→ Source extract
Android Passes RIM, Lengthens Lead on iOS: ComScore

Android hit 31.2 percent U.S. smartphone market share, passing Research in Motion for the first month of the year, according to comScore.

Google's Android operating system passed Research in Motion's Blackberry platform to capture the top U.S. smartphone slot with 31.2 percent market share through January, said comScore.

While Android gained almost 3 percent share from comScore's December count, RIM's Blackberry fell to 30.4 percent share from 31.6 percent.

The statistics underline a dismal holiday selling season and start to 2011 for RIM, which has steadily bled market share to lose over 5 percent share since October, when the researcher counted it at 35.8 percent.

Update: Apple's iOS, which appeared poised to challenge RIM's mantle before Android stormed the charts to take over at No. 1, accounted for 24.7 percent share, up only .01 percent from the prior period.

The company shipped 16.24 million iPads through the holiday quarter and has spent a lot of time the last few months revving up its iPad 2 tablet, which launches March 11.

At RIM's current rate of decline, Apple, which CEO Steve Jobs said last week has sold more than 100 million iPhones since 2007, could top RIM by the time it launches its iPhone 5 this summer. The iPhone 5 is expected to be fitted with near field communication technology to enable mobile payments.

While RIM fades, Microsoft Windows Phone 7 continues to fail to make an impression in the smartphone market. ComScore said Windows accounted for 8 percent market share, down from 8.4 percent in December, 9 percent from November and 9.7 percent through October.

Android's rise on the back of its 100-plus handsets and Apple's continued success with its steadily improving iPhone stem from solid hardware and cutting-edge software functionality and applications. RIM has lost its magic, and Microsoft can't seem to find any-which is why its $1 billion partnership with Nokia is so important.

RIM is suffering from both a branding and development crisis.

The company watched its chief marketing officer depart before its PlayBook tablet launched and weathered blistering criticism about its Blackberry App World development process.

There is hope yet for RIM and Microsoft, as people are still snapping up smartphones. Some 65.8 million people in the U.S. owned smartphones through January, up from 63.2 million through December.

Even so, until Nokia launches Windows Phone 7 handsets in 2012 and RIM unveils some new handsets capable of rivaling the current Android and iPhone gadgets, it's not clear what these companies can do to burnish their platforms.

→ Provided data
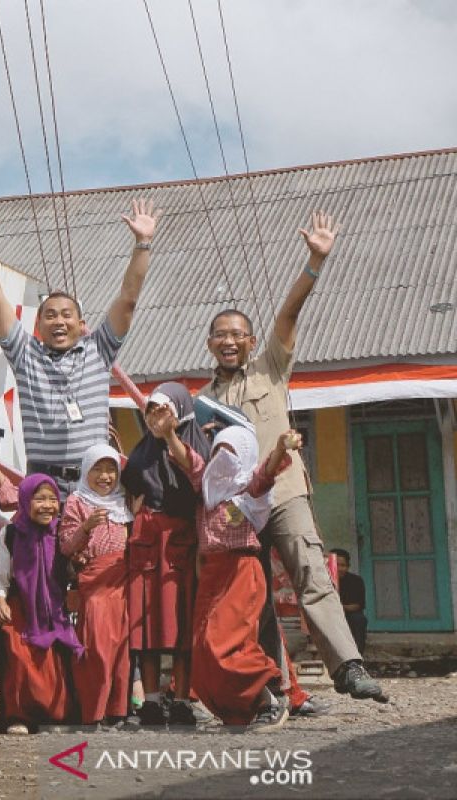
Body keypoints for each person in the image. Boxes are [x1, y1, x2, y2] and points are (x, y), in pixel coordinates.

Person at [196, 211, 386, 703]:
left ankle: (349, 667)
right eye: (221, 334)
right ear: (210, 344)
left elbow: (289, 313)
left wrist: (315, 261)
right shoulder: (202, 401)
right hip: (238, 511)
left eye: (238, 333)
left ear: (251, 341)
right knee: (252, 598)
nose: (230, 340)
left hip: (282, 493)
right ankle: (275, 686)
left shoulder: (270, 369)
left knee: (313, 577)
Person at [0, 200, 161, 496]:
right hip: (44, 488)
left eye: (66, 315)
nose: (59, 321)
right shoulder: (25, 355)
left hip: (93, 485)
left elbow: (128, 299)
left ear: (81, 322)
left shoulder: (99, 351)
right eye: (50, 315)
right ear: (38, 324)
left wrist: (143, 243)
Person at [173, 425, 299, 728]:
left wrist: (281, 446)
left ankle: (270, 697)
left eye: (230, 452)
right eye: (218, 451)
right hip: (211, 575)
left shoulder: (248, 489)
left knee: (225, 643)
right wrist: (167, 436)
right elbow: (188, 460)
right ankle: (244, 706)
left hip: (240, 571)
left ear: (243, 456)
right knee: (203, 648)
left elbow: (265, 474)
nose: (223, 458)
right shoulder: (207, 487)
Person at [119, 383, 208, 726]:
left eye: (164, 409)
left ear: (182, 410)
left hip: (182, 543)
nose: (157, 418)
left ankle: (183, 698)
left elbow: (195, 476)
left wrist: (171, 435)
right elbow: (131, 488)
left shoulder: (198, 445)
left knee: (181, 624)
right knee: (149, 626)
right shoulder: (143, 450)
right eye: (152, 411)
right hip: (146, 543)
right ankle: (153, 700)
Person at [0, 474, 83, 733]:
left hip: (53, 609)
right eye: (39, 499)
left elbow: (70, 571)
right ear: (25, 500)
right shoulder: (10, 533)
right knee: (19, 656)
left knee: (54, 660)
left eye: (53, 499)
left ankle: (54, 716)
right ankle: (18, 717)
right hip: (21, 606)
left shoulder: (62, 532)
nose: (48, 506)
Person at [59, 445, 132, 727]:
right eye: (98, 469)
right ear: (86, 471)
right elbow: (66, 546)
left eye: (111, 469)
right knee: (97, 648)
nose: (105, 476)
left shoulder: (123, 503)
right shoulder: (77, 501)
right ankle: (93, 712)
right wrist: (86, 527)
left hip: (122, 582)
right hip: (96, 582)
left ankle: (116, 711)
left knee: (121, 651)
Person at [332, 549, 368, 655]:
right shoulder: (324, 580)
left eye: (343, 565)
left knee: (359, 619)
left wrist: (341, 608)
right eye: (336, 565)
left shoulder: (356, 581)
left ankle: (357, 657)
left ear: (348, 566)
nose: (339, 569)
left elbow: (357, 605)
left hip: (348, 614)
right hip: (329, 616)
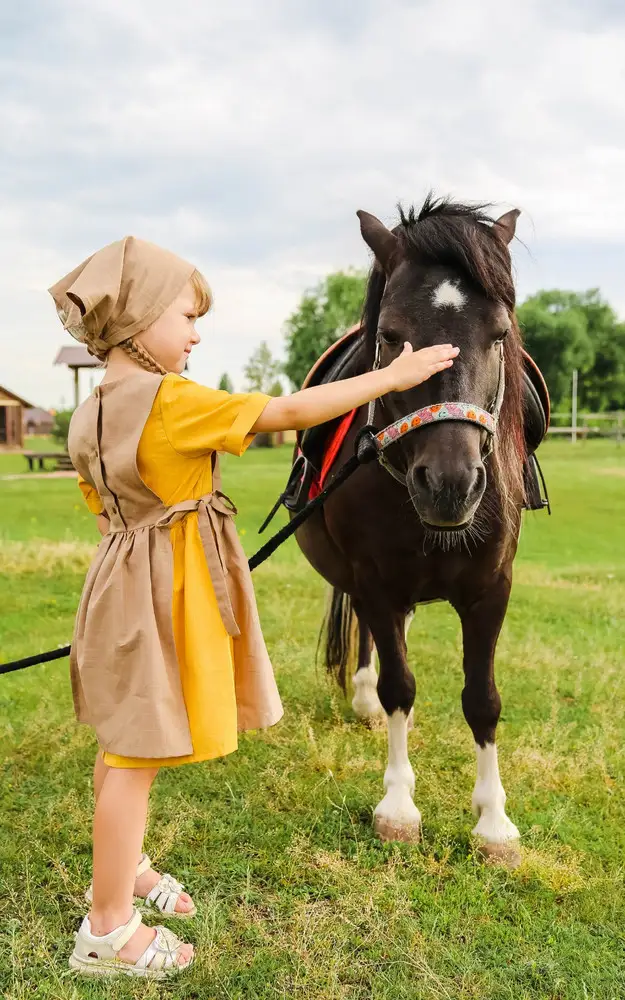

→ Your assignment
Answer these questions from the smartphone market article:
(a) What market share did comScore record for RIM in October?
(b) On what date does the iPad 2 launch?
(c) How many people in the U.S. owned smartphones through January?
The listing is separate material with no connection to the smartphone market article.

→ Result below
(a) 35.8 percent
(b) March 11
(c) 65.8 million